Yeah, I didn't write clear enough.
Froid, where do you live? Seems you didn't sleep all night.

#### froid

• Newbie
• Posts: 16
##### 每周一题: 又分巧克力 (7/19/04-7/25/04)
« Reply #10 on: 七月 21, 2004, 07:45:22 am »

Quote from: packman
Yeah, I didn't write clear enough.
Froid, where do you live? Seems you didn't sleep all night.

#### 方信

• Newbie
• Posts: 15
##### 每周一题: 又分巧克力 (7/19/04-7/25/04)
« Reply #11 on: 七月 25, 2004, 11:49:30 pm »
let f_i indicates the ith Fibonacci number
f_1 = 1,
f_2 = 2,
...
f_i = f_i-1 + f_i-2 where i > 2

it is obvious 1 is a winning number
2 and 3 are losing number for first taker

let n the total number of left overs and n >= 4

decompose n into Fibonacci numbers
n = f_k1 + f_k2 + f_k3 + ... + f_ki
where k1 >= K2 + 2, k2 >= K3 + 2, ... ki >= 1
(proof of the existence and the uniqueness of the decomposition skipped)

Conclusion

as long as n is not a fibonacci number with exception of 1, n is a winning number for the first taker.

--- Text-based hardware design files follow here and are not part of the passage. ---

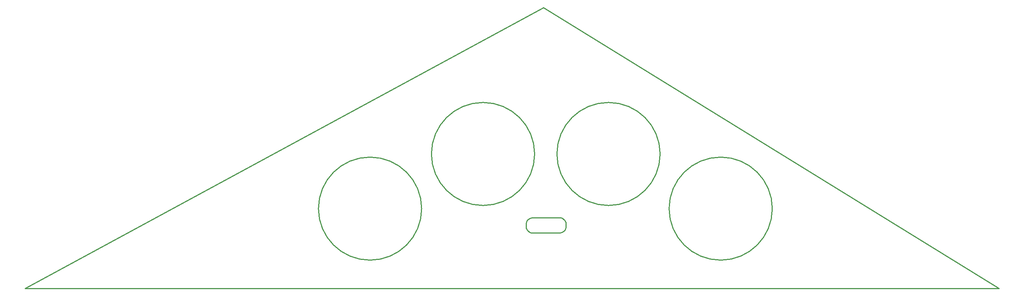
<source format=gm1>
%TF.GenerationSoftware,KiCad,Pcbnew,7.0.10*%
%TF.CreationDate,2024-03-17T18:40:00-04:00*%
%TF.ProjectId,front panel,66726f6e-7420-4706-916e-656c2e6b6963,rev?*%
%TF.SameCoordinates,Original*%
%TF.FileFunction,Profile,NP*%
%FSLAX46Y46*%
G04 Gerber Fmt 4.6, Leading zero omitted, Abs format (unit mm)*
G04 Created by KiCad (PCBNEW 7.0.10) date 2024-03-17 18:40:00*
%MOMM*%
%LPD*%
G01*
G04 APERTURE LIST*
%TA.AperFunction,Profile*%
%ADD10C,0.250000*%
%TD*%
%ADD11C,0.250000*%
G04 APERTURE END LIST*
D10*
X205482475Y-118445122D02*
G75*
G03*
X181317197Y-118445122I-12082639J0D01*
G01*
X181317197Y-118445122D02*
G75*
G03*
X205482475Y-118445122I12082639J0D01*
G01*
X123373447Y-118445122D02*
G75*
G03*
X99208169Y-118445122I-12082639J0D01*
G01*
X99208169Y-118445122D02*
G75*
G03*
X123373447Y-118445122I12082639J0D01*
G01*
X179214633Y-105621658D02*
G75*
G03*
X155049357Y-105621658I-12082638J0D01*
G01*
X155049357Y-105621658D02*
G75*
G03*
X179214633Y-105621658I12082638J0D01*
G01*
X149831780Y-105621658D02*
G75*
G03*
X125666502Y-105621658I-12082639J0D01*
G01*
X125666502Y-105621658D02*
G75*
G03*
X149831780Y-105621658I12082639J0D01*
G01*
D11*
X156181780Y-120653514D02*
X156438251Y-120779025D01*
X156664863Y-120951672D01*
X156856043Y-121163301D01*
X157006220Y-121405757D01*
X157109825Y-121670884D01*
X157161285Y-121950529D01*
X157166022Y-122064625D01*
X155666717Y-120561789D02*
X155929537Y-120585164D01*
X156181780Y-120653514D01*
D10*
X149316717Y-120561789D02*
X155666717Y-120561789D01*
D11*
X147909137Y-121546052D02*
X148033237Y-121290757D01*
X148204911Y-121064528D01*
X148415922Y-120873180D01*
X148658034Y-120722528D01*
X148923013Y-120618384D01*
X149202621Y-120566564D01*
X149316717Y-120561789D01*
X147817411Y-122064625D02*
X147839462Y-121801366D01*
X147909137Y-121546052D01*
D10*
X147817411Y-122622020D02*
X147817411Y-122064625D01*
D11*
X148798144Y-124029600D02*
X148543080Y-123905506D01*
X148317439Y-123733834D01*
X148126872Y-123522822D01*
X147977033Y-123280707D01*
X147873573Y-123015726D01*
X147822146Y-122736115D01*
X147817411Y-122622020D01*
X149316717Y-124124857D02*
X149053457Y-124101040D01*
X148798144Y-124029600D01*
D10*
X155666717Y-124124857D02*
X149316717Y-124124857D01*
D11*
X157074318Y-123140593D02*
X156949038Y-123395895D01*
X156776978Y-123622126D01*
X156566128Y-123813473D01*
X156324483Y-123964123D01*
X156060035Y-124068264D01*
X155780777Y-124120082D01*
X155666717Y-124124857D01*
X157166022Y-122622020D02*
X157142657Y-122885279D01*
X157074318Y-123140593D01*
D10*
X157166022Y-122064625D02*
X157166022Y-122622020D01*
X258600249Y-137160000D02*
X151923750Y-71261094D01*
X30480000Y-137160000D02*
X258600249Y-137160000D01*
X151923750Y-71261094D02*
X30480000Y-137160000D01*
M02*

</source>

The strategy of the first taker is
always take the smallest fibonacci number in the decomposition of the number of left-overs.

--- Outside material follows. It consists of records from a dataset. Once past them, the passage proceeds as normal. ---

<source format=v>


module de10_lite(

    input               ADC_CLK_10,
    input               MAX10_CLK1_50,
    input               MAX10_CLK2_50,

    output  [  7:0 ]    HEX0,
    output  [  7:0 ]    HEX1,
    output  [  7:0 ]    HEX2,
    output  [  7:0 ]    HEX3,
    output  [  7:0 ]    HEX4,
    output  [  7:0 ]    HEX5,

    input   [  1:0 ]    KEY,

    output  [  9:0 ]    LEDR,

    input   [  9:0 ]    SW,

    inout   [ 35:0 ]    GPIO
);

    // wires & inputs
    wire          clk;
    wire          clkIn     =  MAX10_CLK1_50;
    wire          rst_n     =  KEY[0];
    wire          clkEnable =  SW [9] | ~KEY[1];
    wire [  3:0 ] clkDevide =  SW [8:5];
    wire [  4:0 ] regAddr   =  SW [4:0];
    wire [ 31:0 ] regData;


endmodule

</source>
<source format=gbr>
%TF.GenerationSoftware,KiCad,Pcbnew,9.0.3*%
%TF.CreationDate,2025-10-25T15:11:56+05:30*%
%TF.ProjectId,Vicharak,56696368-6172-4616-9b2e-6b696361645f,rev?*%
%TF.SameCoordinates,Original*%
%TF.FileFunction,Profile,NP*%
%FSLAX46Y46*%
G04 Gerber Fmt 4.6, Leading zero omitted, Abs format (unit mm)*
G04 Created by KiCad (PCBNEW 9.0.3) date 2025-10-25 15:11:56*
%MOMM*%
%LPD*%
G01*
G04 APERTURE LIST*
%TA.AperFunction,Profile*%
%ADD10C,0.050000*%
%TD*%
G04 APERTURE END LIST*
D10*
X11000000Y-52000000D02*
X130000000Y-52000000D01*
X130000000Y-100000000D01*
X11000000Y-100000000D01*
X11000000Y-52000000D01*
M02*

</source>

The key point of the proof here is that f_k1 > 2* f_k2 and etc....

You can prove that after the first one takes the number, the left over is always bigger than 2* the number the first one taken. Also you can prove that after the second taker takes his turn, the decomposition always contains at least 2 Fibonacci numbers, or the number left over by the second taker will be less than 2* the number he takes when the left overs >= 4.

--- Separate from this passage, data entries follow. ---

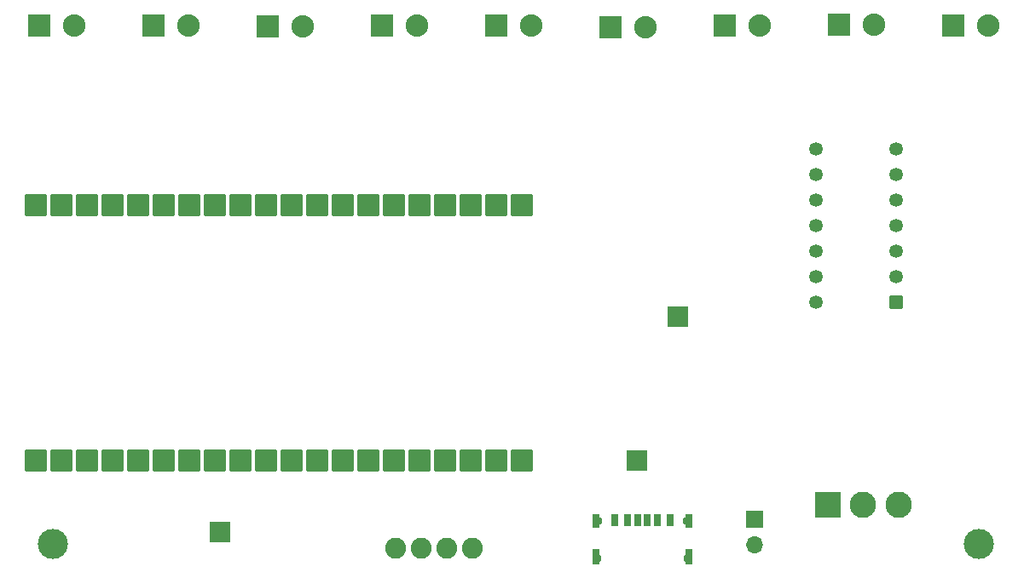
<source format=gts>
G04 #@! TF.GenerationSoftware,KiCad,Pcbnew,7.0.6*
G04 #@! TF.CreationDate,2024-06-10T15:38:19+10:00*
G04 #@! TF.ProjectId,AnalogVoltMeterClock,416e616c-6f67-4566-9f6c-744d65746572,rev?*
G04 #@! TF.SameCoordinates,Original*
G04 #@! TF.FileFunction,Soldermask,Top*
G04 #@! TF.FilePolarity,Negative*
%FSLAX46Y46*%
G04 Gerber Fmt 4.6, Leading zero omitted, Abs format (unit mm)*
G04 Created by KiCad (PCBNEW 7.0.6) date 2024-06-10 15:38:19*
%MOMM*%
%LPD*%
G01*
G04 APERTURE LIST*
G04 Aperture macros list*
%AMRoundRect*
0 Rectangle with rounded corners*
0 $1 Rounding radius*
0 $2 $3 $4 $5 $6 $7 $8 $9 X,Y pos of 4 corners*
0 Add a 4 corners polygon primitive as box body*
4,1,4,$2,$3,$4,$5,$6,$7,$8,$9,$2,$3,0*
0 Add four circle primitives for the rounded corners*
1,1,$1+$1,$2,$3*
1,1,$1+$1,$4,$5*
1,1,$1+$1,$6,$7*
1,1,$1+$1,$8,$9*
0 Add four rect primitives between the rounded corners*
20,1,$1+$1,$2,$3,$4,$5,0*
20,1,$1+$1,$4,$5,$6,$7,0*
20,1,$1+$1,$6,$7,$8,$9,0*
20,1,$1+$1,$8,$9,$2,$3,0*%
G04 Aperture macros list end*
%ADD10RoundRect,0.102000X-1.000000X1.000000X-1.000000X-1.000000X1.000000X-1.000000X1.000000X1.000000X0*%
%ADD11RoundRect,0.102000X0.570000X0.570000X-0.570000X0.570000X-0.570000X-0.570000X0.570000X-0.570000X0*%
%ADD12C,1.344000*%
%ADD13R,2.000000X2.000000*%
%ADD14R,1.700000X1.700000*%
%ADD15O,1.700000X1.700000*%
%ADD16RoundRect,0.101600X-1.016000X-1.016000X1.016000X-1.016000X1.016000X1.016000X-1.016000X1.016000X0*%
%ADD17C,2.235200*%
%ADD18C,3.000000*%
%ADD19O,0.300000X0.800000*%
%ADD20R,0.700000X1.200000*%
%ADD21R,0.760000X1.200000*%
%ADD22R,0.800000X1.200000*%
%ADD23R,0.725000X1.350000*%
%ADD24R,0.715000X1.500000*%
%ADD25R,0.705000X1.500000*%
%ADD26R,0.715000X1.350000*%
%ADD27RoundRect,0.101600X-1.206500X-1.206500X1.206500X-1.206500X1.206500X1.206500X-1.206500X1.206500X0*%
%ADD28C,2.616200*%
%ADD29C,2.082800*%
G04 APERTURE END LIST*
D10*
X127560000Y-92180000D03*
X125020000Y-92180000D03*
X122480000Y-92180000D03*
X119940000Y-92180000D03*
X117400000Y-92180000D03*
X114860000Y-92180000D03*
X112320000Y-92180000D03*
X109780000Y-92180000D03*
X107240000Y-92180000D03*
X104700000Y-92180000D03*
X102160000Y-92180000D03*
X99620000Y-92180000D03*
X97080000Y-92180000D03*
X94540000Y-92180000D03*
X92000000Y-92180000D03*
X89460000Y-92180000D03*
X86920000Y-92180000D03*
X84380000Y-92180000D03*
X81840000Y-92180000D03*
X79300000Y-92180000D03*
X79300000Y-117580000D03*
X81840000Y-117580000D03*
X84380000Y-117580000D03*
X86920000Y-117580000D03*
X89460000Y-117580000D03*
X92000000Y-117580000D03*
X94540000Y-117580000D03*
X97080000Y-117580000D03*
X99620000Y-117580000D03*
X102160000Y-117580000D03*
X104700000Y-117580000D03*
X107240000Y-117580000D03*
X109780000Y-117580000D03*
X112320000Y-117580000D03*
X114860000Y-117580000D03*
X117400000Y-117580000D03*
X119940000Y-117580000D03*
X122480000Y-117580000D03*
X125020000Y-117580000D03*
X127560000Y-117580000D03*
D11*
X164720000Y-101860000D03*
D12*
X164720000Y-99320000D03*
X164720000Y-96780000D03*
X164720000Y-94240000D03*
X164720000Y-91700000D03*
X164720000Y-89160000D03*
X164720000Y-86620000D03*
X156780000Y-86620000D03*
X156780000Y-89160000D03*
X156780000Y-91700000D03*
X156780000Y-94240000D03*
X156780000Y-96780000D03*
X156780000Y-99320000D03*
X156780000Y-101860000D03*
D13*
X139030000Y-117590000D03*
D14*
X150670000Y-123390000D03*
D15*
X150670000Y-125930000D03*
D16*
X147740000Y-74350000D03*
D17*
X151240000Y-74350000D03*
D16*
X79670000Y-74350000D03*
D17*
X83170000Y-74350000D03*
D16*
X113705000Y-74350000D03*
D17*
X117205000Y-74350000D03*
D16*
X159085000Y-74250000D03*
D17*
X162585000Y-74250000D03*
D18*
X173000000Y-125850000D03*
D16*
X125050000Y-74350000D03*
D17*
X128550000Y-74350000D03*
D13*
X97620000Y-124730000D03*
D19*
X135330000Y-127350000D03*
X135345000Y-123562500D03*
X143795000Y-123562500D03*
X143810000Y-127350000D03*
D20*
X139070000Y-123507500D03*
D21*
X141090000Y-123507500D03*
D22*
X142320000Y-123507500D03*
D20*
X140070000Y-123507500D03*
D21*
X138050000Y-123507500D03*
D22*
X136820000Y-123507500D03*
D23*
X134982500Y-123562500D03*
D24*
X134987500Y-127142500D03*
D25*
X144147500Y-127142500D03*
D26*
X144152500Y-123562500D03*
D16*
X91015000Y-74350000D03*
D17*
X94515000Y-74350000D03*
D27*
X158000000Y-121970000D03*
D28*
X161500000Y-121970000D03*
X165000000Y-121970000D03*
D16*
X136395000Y-74450000D03*
D17*
X139895000Y-74450000D03*
D29*
X122660000Y-126270000D03*
X120120000Y-126270000D03*
X117580000Y-126270000D03*
X115040000Y-126270000D03*
D16*
X170430000Y-74350000D03*
D17*
X173930000Y-74350000D03*
D18*
X81000000Y-125850000D03*
D16*
X102360000Y-74380000D03*
D17*
X105860000Y-74380000D03*
D13*
X143060000Y-103250000D03*
M02*

</source>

So it proves that the second taker can never make the number to 0 after he takes his turn.

we can use mathematical induction to prove it, but need to take care of the special case of 1 in the proof though. always troublesome to me.

Prof. 10 K once posted a similar puzzle in Civilwind. It always takes some time to resolve it.